Our images this month mark the beginning of the campaign season with the registering of candidates during the first week of June.
The corner of Avenue D and Second Street is the closest our town comes to a public forum where every election season, citizens exercise their right to free speech by silently waving their candidates’ political signs to passing motorists with the hope of a honk or two of agreement. It might be called a “drive-by political dialogue” I suppose.

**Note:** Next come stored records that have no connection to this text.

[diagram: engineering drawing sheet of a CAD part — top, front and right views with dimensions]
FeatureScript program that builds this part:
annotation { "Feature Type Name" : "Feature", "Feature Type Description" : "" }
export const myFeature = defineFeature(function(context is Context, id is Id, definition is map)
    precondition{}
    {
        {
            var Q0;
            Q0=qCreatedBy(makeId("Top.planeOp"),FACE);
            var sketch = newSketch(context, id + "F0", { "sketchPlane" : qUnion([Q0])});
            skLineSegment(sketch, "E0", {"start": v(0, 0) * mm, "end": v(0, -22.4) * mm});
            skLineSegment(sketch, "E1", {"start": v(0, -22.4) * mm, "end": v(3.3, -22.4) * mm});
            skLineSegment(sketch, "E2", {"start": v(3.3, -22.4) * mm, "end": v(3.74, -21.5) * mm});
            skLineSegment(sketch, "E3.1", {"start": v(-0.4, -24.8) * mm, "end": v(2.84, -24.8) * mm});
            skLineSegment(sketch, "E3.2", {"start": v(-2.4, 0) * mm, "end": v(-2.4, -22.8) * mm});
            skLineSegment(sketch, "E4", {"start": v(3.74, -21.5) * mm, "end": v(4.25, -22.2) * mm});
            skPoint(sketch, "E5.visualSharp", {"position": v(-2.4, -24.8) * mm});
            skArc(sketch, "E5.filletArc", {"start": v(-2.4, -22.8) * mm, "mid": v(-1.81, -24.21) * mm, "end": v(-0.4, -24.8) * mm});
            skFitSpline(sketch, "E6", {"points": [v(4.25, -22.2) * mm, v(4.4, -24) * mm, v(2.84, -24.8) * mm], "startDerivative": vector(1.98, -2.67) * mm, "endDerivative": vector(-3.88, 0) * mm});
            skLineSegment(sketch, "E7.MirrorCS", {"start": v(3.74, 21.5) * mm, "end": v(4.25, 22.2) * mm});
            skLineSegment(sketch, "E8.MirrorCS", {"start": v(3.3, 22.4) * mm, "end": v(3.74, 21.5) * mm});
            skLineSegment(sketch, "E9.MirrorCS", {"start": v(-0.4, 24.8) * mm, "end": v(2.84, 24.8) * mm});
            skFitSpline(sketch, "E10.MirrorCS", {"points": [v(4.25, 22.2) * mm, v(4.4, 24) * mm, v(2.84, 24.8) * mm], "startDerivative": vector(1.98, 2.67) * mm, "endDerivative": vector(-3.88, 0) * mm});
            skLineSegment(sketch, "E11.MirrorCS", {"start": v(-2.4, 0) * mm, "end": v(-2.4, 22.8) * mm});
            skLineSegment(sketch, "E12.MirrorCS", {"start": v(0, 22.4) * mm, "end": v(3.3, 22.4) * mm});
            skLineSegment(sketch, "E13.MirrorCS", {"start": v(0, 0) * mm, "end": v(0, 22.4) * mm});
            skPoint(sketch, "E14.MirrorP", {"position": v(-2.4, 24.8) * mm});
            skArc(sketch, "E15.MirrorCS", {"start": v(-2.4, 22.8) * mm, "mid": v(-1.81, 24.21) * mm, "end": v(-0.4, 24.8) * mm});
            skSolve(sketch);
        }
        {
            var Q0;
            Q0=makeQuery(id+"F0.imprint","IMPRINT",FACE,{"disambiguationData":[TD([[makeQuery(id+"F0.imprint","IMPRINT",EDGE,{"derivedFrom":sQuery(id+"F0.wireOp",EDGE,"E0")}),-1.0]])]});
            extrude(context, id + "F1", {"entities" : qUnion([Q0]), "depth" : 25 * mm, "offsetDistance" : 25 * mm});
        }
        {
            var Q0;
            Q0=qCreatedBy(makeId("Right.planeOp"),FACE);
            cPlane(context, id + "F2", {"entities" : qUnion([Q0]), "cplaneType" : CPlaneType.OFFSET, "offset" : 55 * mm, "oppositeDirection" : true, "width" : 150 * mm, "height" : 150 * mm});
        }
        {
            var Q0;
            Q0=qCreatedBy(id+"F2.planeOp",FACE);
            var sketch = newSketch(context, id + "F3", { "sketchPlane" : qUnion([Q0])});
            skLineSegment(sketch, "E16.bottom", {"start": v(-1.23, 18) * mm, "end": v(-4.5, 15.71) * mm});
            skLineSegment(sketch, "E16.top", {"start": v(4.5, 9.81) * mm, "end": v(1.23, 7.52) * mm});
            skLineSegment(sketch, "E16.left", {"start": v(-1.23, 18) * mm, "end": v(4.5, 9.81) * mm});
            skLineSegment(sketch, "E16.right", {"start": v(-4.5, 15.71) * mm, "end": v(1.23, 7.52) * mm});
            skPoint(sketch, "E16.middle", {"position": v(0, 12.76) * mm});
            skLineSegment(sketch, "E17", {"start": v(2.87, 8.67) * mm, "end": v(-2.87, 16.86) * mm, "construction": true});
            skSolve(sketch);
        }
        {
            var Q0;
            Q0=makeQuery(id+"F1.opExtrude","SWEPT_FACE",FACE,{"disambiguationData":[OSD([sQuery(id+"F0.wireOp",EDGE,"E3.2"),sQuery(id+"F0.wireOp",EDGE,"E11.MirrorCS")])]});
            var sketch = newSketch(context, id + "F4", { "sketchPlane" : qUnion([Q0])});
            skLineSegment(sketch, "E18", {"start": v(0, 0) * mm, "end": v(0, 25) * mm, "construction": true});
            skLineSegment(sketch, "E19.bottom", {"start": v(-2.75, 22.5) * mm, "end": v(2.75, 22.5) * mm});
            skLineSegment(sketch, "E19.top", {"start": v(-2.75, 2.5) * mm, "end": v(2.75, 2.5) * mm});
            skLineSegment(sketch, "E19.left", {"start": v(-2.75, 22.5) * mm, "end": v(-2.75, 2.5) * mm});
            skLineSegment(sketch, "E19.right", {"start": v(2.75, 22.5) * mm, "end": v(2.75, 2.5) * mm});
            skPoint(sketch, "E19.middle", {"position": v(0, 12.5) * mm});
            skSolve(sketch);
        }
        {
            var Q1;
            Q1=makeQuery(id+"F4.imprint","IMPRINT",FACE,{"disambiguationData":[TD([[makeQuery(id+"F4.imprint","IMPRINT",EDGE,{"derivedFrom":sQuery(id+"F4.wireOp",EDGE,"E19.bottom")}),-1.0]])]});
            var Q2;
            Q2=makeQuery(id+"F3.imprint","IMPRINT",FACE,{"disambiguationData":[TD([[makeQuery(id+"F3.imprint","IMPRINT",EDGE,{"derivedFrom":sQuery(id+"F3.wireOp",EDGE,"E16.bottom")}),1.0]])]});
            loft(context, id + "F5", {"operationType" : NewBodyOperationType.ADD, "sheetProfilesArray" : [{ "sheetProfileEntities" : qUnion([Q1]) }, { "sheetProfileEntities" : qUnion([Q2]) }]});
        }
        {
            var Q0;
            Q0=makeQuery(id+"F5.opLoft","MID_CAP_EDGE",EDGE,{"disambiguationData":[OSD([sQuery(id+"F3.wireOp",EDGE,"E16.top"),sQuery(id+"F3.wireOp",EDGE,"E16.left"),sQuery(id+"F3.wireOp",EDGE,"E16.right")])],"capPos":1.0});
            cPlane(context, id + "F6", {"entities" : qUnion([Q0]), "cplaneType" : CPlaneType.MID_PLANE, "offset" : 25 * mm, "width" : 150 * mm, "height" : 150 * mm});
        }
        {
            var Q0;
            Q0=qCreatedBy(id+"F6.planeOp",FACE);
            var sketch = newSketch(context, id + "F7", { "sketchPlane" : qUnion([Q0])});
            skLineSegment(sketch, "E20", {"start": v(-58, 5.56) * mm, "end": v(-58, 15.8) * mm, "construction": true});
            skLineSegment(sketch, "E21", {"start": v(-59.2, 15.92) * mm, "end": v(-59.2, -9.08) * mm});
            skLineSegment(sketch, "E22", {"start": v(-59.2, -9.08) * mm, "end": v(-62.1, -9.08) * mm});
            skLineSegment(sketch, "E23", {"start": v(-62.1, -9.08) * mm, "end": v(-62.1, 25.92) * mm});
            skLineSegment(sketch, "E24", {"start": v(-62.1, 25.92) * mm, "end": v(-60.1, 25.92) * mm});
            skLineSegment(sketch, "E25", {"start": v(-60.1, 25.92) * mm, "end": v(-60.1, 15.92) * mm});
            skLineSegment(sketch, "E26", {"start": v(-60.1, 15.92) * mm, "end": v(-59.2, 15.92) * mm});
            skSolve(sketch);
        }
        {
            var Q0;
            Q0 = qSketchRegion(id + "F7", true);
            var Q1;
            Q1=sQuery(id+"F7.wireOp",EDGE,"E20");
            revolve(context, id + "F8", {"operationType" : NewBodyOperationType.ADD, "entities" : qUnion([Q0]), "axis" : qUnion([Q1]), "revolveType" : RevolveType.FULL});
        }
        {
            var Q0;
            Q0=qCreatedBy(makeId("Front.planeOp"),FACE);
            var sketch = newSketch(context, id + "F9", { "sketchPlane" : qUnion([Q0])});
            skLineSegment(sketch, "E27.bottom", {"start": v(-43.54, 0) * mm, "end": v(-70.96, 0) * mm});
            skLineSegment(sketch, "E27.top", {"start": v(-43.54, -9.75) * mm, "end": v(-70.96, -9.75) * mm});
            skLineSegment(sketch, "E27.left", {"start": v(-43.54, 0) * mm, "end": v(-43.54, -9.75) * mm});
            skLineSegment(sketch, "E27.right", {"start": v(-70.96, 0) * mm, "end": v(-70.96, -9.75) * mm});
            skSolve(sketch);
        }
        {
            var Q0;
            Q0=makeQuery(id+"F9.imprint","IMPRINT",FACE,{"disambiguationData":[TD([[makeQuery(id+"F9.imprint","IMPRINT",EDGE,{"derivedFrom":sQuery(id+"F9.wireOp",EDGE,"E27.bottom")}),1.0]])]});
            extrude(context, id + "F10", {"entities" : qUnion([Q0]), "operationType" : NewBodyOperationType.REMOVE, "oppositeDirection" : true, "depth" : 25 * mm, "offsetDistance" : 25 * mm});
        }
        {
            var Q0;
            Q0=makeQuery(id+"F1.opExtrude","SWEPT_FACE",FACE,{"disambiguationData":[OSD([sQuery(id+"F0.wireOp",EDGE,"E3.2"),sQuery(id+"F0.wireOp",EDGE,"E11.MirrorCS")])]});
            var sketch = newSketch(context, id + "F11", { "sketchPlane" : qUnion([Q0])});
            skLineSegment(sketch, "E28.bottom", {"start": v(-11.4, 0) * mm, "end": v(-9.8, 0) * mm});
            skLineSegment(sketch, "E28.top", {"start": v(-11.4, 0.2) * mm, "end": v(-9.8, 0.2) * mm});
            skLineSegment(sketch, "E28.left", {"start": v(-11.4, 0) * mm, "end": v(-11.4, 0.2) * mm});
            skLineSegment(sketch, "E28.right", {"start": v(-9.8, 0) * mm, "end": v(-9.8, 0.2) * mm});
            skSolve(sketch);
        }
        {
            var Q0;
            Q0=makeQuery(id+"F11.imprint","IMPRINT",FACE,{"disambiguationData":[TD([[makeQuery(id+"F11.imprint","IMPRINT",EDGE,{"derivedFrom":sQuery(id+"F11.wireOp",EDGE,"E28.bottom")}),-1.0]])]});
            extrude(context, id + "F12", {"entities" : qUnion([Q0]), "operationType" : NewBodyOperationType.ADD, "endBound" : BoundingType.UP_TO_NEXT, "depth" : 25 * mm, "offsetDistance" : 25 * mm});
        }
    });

Perhaps this corner has always been a gathering spot for the community as evident in our historic image taken around 1885 by our own Gilbert Horton. The names listed on the back of this image are from left to right, Maggie Black, Mrs. Lawry, her son Charles, Mrs. Elwell, Mrs. Getchell, and Mrs. Blackman. The group could be chatting about the photographer Horton who had just purchased, with someone we know only as “Lewis,” a barge with a photo studio built on board that he called “The Place Floating Gallery.” According to newspaper accounts, he sold the Floating Gallery in 1888 “to a Seattle gentleman who will take it to Stanwood next week.” Horton opened a stationery business on First Street with his brother, which remained his profession from then on.
Gilbert Horton’s images of early Snohomish are a real treasure and we will publish more of them as the months go by and the city council race takes to the street corners of Snohomish.
Published in the Snohomish County Tribune, June 27, 2007.